This is second story in a three-part series.
Why did Mika Nishiyama, a former assistant nurse who served 12 years in prison for murdering a male patient in 2003, falsely confess to killing him? That was the greatest mystery about the case, which is due to finally result in an acquittal for Nishiyama later this month.
Without being coerced or threatened, Nishiyama said, “I pulled out the respirator tube from a patient and killed him,” according to investigator records from interrogations prior to her arrest.
A November 2005 ruling by the Otsu District Court rejected her later denials to the murder charge for three reasons: She confessed voluntarily; she was not detained at the time; and her confession was recognized as being very spontaneous.
But that was far from the end of her claims of innocence and while she was serving her 12-year term in prison, Nishiyama continued to claim innocence to her parents through a series of letters.
A colleague’s distress
Police initially investigated the death of the 72-year-old comatose patient case as one of professional negligence, suspecting that a nurse in charge at the Shiga Prefecture hospital dozed off and failed to hear an alarm from his respirator that would indicate that a tube had been disconnected.
But even after a yearlong investigation, the police failed to obtain witness testimony that the alarm had gone off. The investigation was at a standstill.
But then they got a breakthrough through Nishiyama.
At first, Nishiyama said the alarm didn’t go off. But then she backtracked and lied, possibly because of her burgeoning romantic feelings for the officer investigating the case.
“I told them I couldn’t say it went off because it didn’t, but (the officer) banged on the table and acted like he would kick a chair,” she wrote in a letter to her lawyer.
“He placed photographs (of the patient) side by side on the table and pushed my head so that my face was just above them. I was so scared,” she wrote in her petition to the Osaka High Court asking for a retrial.
In the same petition, she detailed how the interrogator started to behave kindly after she told them that she had heard the sound of the alarm — a piece of information the investigators were desperate to get.
“Ever since I was a child, I was compared to my brothers who did well in school. Others used to say to me that I was hopeless compared to my brothers, but the police officer told me that I was a smart kid, that I was not a weirdo, that I was just like anyone else. I thought he was a person I could trust,” she wrote.
Because she wanted to earn the officer’s affection, Nishiyama continued to say for nearly a month that she heard the alarm go off. She then learned that the nurse in charge of patients on the night of the incident had been enduring increasingly harsher interrogations over her apparent failure to notice the alarm.
Thinking that she was the one who put her in such a situation, Nishiyama repeatedly visited the police station with a letter saying her confessions were false and should be withdrawn.
A week before she confessed to killing the patient, she even visited the police station at 2:10 a.m. to submit the letter.

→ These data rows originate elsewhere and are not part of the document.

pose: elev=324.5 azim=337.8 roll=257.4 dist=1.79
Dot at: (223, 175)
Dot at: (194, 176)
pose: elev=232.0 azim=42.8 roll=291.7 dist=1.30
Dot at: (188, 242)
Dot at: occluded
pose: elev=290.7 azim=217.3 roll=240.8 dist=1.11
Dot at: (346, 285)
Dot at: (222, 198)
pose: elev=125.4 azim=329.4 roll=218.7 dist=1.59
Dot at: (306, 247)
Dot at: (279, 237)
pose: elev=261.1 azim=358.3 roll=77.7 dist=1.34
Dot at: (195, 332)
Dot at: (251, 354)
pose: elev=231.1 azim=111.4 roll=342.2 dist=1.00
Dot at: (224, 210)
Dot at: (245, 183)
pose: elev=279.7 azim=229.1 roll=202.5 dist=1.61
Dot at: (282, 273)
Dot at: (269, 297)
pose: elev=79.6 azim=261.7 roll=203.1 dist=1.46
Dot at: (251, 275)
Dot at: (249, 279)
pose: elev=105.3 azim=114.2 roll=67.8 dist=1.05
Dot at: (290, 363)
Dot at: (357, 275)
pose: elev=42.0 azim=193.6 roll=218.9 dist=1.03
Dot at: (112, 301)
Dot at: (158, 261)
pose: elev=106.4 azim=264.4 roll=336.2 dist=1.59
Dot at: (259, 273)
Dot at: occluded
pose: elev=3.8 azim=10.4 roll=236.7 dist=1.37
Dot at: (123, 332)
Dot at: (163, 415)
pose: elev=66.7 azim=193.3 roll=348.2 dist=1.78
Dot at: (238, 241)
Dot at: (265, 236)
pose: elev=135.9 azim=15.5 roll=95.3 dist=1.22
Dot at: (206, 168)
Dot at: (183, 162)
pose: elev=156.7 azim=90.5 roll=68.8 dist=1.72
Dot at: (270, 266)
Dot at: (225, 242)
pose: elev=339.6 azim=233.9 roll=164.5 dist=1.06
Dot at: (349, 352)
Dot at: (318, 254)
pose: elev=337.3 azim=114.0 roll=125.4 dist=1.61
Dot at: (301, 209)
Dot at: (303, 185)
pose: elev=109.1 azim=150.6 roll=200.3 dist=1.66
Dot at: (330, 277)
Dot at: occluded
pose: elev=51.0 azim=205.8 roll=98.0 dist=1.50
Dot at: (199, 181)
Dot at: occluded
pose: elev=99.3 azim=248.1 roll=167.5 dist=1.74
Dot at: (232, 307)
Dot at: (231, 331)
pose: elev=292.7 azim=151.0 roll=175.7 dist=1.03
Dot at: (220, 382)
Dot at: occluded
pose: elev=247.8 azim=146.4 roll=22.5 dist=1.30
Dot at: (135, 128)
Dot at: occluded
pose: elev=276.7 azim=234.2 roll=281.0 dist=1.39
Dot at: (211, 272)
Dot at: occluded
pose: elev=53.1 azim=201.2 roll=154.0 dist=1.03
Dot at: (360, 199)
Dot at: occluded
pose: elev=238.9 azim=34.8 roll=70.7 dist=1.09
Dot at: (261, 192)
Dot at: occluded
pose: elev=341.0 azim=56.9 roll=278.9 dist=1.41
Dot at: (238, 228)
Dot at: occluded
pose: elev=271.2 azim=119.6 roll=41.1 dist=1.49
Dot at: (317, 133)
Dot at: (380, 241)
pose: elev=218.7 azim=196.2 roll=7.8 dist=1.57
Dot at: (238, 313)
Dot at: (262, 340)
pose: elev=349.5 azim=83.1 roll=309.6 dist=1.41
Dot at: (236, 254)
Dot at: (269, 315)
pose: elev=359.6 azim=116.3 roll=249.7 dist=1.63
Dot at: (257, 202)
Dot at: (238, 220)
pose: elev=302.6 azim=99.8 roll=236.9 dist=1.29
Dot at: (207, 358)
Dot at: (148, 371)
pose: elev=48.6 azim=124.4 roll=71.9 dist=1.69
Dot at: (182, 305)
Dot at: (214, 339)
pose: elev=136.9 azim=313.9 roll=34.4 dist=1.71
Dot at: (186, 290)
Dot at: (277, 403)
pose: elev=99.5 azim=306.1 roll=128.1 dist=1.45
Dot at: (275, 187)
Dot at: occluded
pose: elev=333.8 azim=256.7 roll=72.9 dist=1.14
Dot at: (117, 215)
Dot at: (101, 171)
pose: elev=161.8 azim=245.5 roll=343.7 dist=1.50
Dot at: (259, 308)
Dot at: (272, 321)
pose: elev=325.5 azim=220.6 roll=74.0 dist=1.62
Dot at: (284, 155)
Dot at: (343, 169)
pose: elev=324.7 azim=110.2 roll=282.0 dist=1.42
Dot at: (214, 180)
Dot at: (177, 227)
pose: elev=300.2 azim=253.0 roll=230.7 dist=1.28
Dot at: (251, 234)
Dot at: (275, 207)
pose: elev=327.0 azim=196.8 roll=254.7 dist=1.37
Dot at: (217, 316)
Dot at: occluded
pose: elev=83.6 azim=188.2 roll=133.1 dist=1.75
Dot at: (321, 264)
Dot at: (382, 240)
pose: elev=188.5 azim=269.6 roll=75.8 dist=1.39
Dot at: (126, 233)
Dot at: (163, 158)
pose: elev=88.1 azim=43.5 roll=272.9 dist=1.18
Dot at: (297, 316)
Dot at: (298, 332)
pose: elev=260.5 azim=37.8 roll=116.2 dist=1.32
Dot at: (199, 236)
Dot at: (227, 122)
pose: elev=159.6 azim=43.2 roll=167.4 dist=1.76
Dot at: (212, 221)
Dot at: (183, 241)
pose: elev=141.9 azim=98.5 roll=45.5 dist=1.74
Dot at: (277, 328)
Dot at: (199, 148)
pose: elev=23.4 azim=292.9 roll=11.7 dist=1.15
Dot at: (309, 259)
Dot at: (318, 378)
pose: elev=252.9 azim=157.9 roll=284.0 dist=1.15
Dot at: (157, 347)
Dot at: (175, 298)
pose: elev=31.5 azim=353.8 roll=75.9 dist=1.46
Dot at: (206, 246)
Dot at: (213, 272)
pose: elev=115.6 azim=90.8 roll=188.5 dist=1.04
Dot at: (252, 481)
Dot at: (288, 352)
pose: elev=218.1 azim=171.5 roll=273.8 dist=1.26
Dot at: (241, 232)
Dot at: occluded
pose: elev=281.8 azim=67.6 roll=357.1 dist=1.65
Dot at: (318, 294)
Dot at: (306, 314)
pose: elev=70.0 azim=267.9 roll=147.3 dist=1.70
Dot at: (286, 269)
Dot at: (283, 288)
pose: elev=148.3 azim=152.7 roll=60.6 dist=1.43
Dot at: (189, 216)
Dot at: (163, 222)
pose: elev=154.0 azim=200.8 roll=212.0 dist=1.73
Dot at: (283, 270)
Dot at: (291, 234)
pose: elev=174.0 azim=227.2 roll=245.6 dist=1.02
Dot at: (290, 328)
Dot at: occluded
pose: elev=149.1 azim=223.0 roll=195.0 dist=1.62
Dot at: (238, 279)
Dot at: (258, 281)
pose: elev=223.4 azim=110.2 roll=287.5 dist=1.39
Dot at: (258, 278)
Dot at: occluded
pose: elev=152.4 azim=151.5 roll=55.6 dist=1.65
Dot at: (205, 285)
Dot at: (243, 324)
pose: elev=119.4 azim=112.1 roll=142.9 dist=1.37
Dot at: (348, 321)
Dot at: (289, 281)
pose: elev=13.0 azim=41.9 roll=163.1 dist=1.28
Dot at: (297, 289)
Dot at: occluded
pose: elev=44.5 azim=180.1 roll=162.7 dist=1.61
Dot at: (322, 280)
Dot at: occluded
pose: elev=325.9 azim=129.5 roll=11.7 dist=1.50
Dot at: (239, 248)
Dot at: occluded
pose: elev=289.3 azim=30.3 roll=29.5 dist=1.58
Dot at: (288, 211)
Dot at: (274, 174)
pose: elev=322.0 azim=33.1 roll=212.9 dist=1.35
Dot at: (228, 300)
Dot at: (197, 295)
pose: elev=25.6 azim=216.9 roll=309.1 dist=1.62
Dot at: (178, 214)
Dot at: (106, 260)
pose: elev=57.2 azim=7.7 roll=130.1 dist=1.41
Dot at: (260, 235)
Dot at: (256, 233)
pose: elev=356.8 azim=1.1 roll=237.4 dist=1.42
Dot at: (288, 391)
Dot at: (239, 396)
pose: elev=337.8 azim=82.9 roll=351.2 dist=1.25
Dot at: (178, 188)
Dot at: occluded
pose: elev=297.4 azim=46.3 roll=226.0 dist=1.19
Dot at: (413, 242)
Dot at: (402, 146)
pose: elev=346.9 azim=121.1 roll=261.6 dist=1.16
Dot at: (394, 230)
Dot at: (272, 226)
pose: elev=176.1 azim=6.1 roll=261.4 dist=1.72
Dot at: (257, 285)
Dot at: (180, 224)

But the police flatly refused to accept her request and proceeded with the investigation as if it was a case of professional negligence caused by a snoozing nurse.
Words of despair
Having been driven into a corner, Nishiyama felt the only way she could save her colleague was to shift blame for the patient’s death to herself.
“When I carelessly covered him with a blanket, it seemed like the tube came off,” she wrote in a confession note two days before admitting to killing the patient.
On the day she confessed to killing him, the confession note she wrote changed to, “I pulled out the tube of the respirator.”
Her statement to the investigator she had feelings for on July 2, 2004, went even further, according to the records written by the investigator.
“I killed him by pulling out the respirator tube. What I did was murder.”
She “confessed” that the alarm went off because she was frightened of the officer’s behavior, and she “confessed” to killing the patient because she was distraught for having put her colleague in a precarious situation.
“I first lied that the alarm went off, and then I had to lie about everything else and I got all confused,” she wrote in a letter to her parents in August 2005.
On the morning of the day she confessed, Nishiyama visited a psychiatrist and was diagnosed as having anxiety neurosis.
The medical record written by the psychiatrist included the following remarks she made to the doctor: “I actually heard the alarm ringing. Since the nurse said it didn’t go off, I changed my statement to match hers.”
But written at the end of the record was a question, “I couldn’t keep on lying. Am I weak?”
An expert who saw the medical record said, “She was in a state of depression. She could have done anything out of desperation at any time.”